Published online Jan 26, 2022. doi: 10.4252/wjsc.v14.i1.92
Peer-review started: February 26, 2021
First decision: June 16, 2021
Revised: July 7, 2021
Accepted: January 5, 2022
Article in press: January 5, 2022
Published online: January 26, 2022
Bone is a complex tissue that undergoes constant remodeling to maintain homeostasis, which requires coordinated multilineage differentiation and proper proliferation of mesenchymal stromal cells (MSCs). Mounting evidence indicates that a disturbance of bone homeostasis can trigger degenerative bone diseases, including osteoporosis and osteoarthritis. In addition to conventional genetic modifications, epigenetic modifications (i.e., DNA methylation, histone modifications, and the expression of noncoding RNAs) are considered to be contributing factors that affect bone homeostasis. Long noncoding RNAs (lncRNAs) were previously regarded as ‘transcriptional noise’ with no biological functions. However, substantial evidence suggests that lncRNAs have roles in the epigenetic regulation of biological processes in MSCs and related diseases. In this review, we summarized the interactions between lncRNAs and epigenetic modifiers associated with osteo-/adipogenic differentiation of MSCs and the pathogenesis of degenerative bone diseases and highlighted promising lncRNA-based diagnostic and therapeutic targets for bone diseases.

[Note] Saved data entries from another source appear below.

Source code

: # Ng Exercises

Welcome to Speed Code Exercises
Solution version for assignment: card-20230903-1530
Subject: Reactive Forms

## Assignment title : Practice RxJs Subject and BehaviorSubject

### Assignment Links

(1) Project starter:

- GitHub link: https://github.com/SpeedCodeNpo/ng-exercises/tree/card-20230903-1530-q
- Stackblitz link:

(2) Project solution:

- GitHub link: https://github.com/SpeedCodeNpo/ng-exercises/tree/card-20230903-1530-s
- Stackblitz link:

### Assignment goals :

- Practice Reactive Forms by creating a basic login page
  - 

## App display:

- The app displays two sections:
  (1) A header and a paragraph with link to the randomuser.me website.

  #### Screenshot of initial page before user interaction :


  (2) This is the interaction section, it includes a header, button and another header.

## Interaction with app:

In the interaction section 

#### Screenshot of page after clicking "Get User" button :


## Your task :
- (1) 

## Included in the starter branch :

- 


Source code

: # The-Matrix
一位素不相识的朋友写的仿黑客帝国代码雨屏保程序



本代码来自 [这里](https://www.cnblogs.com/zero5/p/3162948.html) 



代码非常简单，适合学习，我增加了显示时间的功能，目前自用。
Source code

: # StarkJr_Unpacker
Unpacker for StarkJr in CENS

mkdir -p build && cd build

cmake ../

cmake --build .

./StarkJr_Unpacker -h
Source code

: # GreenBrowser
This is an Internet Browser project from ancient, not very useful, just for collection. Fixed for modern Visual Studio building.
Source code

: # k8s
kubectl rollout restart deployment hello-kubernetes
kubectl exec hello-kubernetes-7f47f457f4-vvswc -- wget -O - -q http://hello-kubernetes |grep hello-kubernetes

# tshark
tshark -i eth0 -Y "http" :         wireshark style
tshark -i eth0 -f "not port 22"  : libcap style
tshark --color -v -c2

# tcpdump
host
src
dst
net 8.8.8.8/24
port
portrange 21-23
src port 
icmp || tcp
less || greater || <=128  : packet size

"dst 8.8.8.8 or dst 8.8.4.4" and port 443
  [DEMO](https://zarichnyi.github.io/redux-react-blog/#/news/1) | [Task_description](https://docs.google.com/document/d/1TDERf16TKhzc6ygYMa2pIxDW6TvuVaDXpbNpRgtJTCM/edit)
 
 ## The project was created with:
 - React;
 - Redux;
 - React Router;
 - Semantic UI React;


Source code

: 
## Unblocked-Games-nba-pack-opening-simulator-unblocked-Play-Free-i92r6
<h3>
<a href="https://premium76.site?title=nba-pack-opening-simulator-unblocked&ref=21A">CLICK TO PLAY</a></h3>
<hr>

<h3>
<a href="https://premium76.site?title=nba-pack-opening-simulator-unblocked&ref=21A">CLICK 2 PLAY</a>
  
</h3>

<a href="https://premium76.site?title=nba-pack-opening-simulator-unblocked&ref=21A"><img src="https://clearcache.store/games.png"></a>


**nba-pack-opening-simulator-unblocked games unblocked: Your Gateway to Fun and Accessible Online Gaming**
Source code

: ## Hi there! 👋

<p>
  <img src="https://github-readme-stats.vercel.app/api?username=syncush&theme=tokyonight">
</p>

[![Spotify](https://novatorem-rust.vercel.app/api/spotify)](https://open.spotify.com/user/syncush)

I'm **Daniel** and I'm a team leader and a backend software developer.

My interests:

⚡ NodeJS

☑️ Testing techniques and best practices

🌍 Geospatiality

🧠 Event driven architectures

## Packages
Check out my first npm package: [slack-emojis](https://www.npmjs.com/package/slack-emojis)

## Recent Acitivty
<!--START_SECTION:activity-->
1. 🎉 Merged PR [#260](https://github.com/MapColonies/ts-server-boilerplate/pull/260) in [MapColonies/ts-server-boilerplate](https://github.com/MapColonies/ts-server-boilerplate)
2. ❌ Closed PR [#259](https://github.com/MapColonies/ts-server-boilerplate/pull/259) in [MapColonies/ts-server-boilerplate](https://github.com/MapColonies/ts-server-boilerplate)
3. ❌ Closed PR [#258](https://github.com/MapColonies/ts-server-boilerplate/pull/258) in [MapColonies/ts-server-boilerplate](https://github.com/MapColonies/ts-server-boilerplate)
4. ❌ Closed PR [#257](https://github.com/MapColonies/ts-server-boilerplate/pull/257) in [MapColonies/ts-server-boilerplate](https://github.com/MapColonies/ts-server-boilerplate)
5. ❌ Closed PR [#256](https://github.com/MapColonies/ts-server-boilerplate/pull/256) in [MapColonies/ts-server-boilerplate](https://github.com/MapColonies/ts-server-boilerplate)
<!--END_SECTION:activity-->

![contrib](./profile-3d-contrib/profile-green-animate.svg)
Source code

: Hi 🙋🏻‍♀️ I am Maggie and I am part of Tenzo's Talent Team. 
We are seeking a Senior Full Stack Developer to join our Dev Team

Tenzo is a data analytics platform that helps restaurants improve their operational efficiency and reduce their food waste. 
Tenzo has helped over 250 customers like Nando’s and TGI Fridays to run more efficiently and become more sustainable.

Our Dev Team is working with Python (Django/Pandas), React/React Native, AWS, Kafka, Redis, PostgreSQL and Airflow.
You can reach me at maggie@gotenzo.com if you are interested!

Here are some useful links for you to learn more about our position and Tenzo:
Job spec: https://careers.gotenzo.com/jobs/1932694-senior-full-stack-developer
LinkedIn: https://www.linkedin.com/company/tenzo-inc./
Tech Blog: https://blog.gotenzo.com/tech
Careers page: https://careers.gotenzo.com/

Core Tip: In this review, we summarized the roles of long noncoding RNAs (lncRNAs) played in mesenchymal stromal cells (MSCs) differentiation and common degenerative bone diseases through reciprocal interactions between lncRNAs and epigenetic modifiers, focusing on the most common epigenetic mechanisms: DNA methylation and histone modifications. It is our hope that this review may provide an updated summary that sheds light on the lncRNA-based precise regulation of the MSC differentiation process and highlights possible therapeutic targets of degenerative bone diseases.